Been doing research for this bike. It is a project for a customer of mine. I am the mechanic at the lbs. The guy at nbhaa was able to tell me it was made in 1945 to be sold in 46. I don't believe it came with a tank but who knows. Would like to know what the fenders looked like and the fork if it was a springer or stabilized with any thing extra.


----------



## Adamtinkerer (Feb 15, 2016)

Searching the forum will bring up a lot of pics. I don't believe their fenders were particularly distinct, though there were deluxe models, with braces that stick way out. I have a Shelby Flyer that may be a couple years newer than yours. My chain guard doesn't look original. They had a fork called the "Shock Ease", which had the spring inside the head tube! Later, they produced a more conventional springer.
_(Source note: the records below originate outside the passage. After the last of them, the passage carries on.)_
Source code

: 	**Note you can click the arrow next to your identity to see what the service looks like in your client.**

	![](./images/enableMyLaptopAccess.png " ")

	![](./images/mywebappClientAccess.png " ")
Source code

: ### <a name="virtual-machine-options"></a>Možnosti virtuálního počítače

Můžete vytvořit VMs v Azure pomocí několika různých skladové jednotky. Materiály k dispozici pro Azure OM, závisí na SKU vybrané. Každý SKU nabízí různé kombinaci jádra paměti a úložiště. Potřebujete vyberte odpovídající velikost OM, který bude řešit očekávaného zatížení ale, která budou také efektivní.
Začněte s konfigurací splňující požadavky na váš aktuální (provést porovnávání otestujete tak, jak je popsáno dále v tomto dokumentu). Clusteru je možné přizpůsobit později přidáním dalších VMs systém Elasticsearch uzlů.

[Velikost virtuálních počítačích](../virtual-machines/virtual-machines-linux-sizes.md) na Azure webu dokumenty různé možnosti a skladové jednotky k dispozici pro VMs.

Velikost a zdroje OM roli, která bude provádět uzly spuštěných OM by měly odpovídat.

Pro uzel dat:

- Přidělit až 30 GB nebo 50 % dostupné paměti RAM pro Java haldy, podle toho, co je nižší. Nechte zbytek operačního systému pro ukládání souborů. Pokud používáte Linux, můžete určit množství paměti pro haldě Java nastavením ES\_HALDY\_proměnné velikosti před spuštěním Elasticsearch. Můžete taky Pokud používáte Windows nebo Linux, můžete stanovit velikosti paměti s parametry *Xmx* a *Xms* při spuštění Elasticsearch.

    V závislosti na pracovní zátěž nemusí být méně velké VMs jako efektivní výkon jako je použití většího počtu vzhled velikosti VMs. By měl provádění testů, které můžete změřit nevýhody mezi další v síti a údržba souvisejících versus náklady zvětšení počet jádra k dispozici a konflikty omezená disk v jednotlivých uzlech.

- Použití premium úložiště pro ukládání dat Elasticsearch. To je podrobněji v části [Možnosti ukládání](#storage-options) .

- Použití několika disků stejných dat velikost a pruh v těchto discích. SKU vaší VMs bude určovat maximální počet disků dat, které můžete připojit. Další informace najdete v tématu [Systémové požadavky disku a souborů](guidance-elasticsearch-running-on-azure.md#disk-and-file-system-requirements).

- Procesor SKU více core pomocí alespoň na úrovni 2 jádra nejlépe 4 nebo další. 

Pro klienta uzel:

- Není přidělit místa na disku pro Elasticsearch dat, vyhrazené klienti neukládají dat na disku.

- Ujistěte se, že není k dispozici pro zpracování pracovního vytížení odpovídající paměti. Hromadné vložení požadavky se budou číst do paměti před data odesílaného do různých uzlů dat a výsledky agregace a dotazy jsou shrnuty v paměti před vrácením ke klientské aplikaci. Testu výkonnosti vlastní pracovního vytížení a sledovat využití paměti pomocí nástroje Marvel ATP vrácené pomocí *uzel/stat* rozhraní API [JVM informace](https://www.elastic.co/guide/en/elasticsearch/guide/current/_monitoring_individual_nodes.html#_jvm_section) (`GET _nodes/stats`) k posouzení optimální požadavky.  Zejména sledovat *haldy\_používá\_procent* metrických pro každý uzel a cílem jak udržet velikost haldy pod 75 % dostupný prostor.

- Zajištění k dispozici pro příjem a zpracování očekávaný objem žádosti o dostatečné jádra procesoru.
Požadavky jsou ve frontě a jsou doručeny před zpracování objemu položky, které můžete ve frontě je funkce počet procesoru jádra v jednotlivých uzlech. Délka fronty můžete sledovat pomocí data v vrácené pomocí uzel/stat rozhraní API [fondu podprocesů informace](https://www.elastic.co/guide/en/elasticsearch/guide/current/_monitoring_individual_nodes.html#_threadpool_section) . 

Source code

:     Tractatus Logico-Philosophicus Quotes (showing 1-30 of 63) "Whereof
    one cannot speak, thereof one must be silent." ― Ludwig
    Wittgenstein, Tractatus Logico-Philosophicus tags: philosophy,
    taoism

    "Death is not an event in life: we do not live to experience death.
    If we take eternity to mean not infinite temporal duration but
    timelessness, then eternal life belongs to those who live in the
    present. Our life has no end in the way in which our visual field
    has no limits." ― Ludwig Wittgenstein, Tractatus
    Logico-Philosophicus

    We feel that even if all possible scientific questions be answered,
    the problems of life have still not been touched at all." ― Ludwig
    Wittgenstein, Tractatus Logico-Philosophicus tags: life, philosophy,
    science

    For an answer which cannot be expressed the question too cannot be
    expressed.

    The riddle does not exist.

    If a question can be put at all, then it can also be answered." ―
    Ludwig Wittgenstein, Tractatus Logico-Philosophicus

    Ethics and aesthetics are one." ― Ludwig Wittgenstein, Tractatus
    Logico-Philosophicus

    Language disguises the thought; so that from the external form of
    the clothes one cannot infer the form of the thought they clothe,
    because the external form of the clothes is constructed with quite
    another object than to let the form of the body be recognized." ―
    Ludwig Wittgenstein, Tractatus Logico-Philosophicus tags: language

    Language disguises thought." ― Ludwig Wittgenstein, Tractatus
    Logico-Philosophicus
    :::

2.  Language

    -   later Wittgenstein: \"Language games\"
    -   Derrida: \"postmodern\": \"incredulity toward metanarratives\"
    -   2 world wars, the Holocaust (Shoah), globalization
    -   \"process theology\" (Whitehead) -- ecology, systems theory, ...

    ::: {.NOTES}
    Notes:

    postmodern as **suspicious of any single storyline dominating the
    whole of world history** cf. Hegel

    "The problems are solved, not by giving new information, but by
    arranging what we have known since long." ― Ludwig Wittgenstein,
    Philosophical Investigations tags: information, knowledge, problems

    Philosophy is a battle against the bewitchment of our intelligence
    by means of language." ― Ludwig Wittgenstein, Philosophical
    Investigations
Consider yourself lucky you caught the infamous NBHAA owner on a good day!


----------



## St.Peter (Feb 16, 2016)

I love the old Shelby's

 

 

 

 

 . I have been lucky enough to own a few


----------



## The Wrench (Feb 16, 2016)

Ha he was grouchy


Sent from my iPhone using Tapatalk


----------



## spoker (Feb 17, 2016)

i have a 41 shelby built hiawatha that has the same frame as yours,has a tank that goes back to the seat tube,tank is longer than the safty cycle,has 3 gills on the front edge,no horn[i think gambles hardware got it a little less with no horn],top of rear fender bolts to the rear carrier so there is no center render brace,has the hiawatha train badge,wheels look like they are triple steps but im never sure on those,has the big wide chain guard like a aero but is flat no[no gruves?]got it from the og owner who bought it new in 41 to do his paper route,had aero in small letters on the top front of tank,cant think of the name but it had a vertical spring seat like the ones on an areo with the horizontal springs,cant get 2 it to post pics as its buried with a bunch of others,does not have the nultigroved shelby chain ring,i watched over the years,havent seen the exact bike,i think the stig or vince have one thats very similar


----------



## spoker (Feb 17, 2016)




----------



## The Wrench (Feb 19, 2016)

could any one tell me the size of chain this would need not sure how to measure


----------



## spoker (Feb 19, 2016)

around 55 inches


----------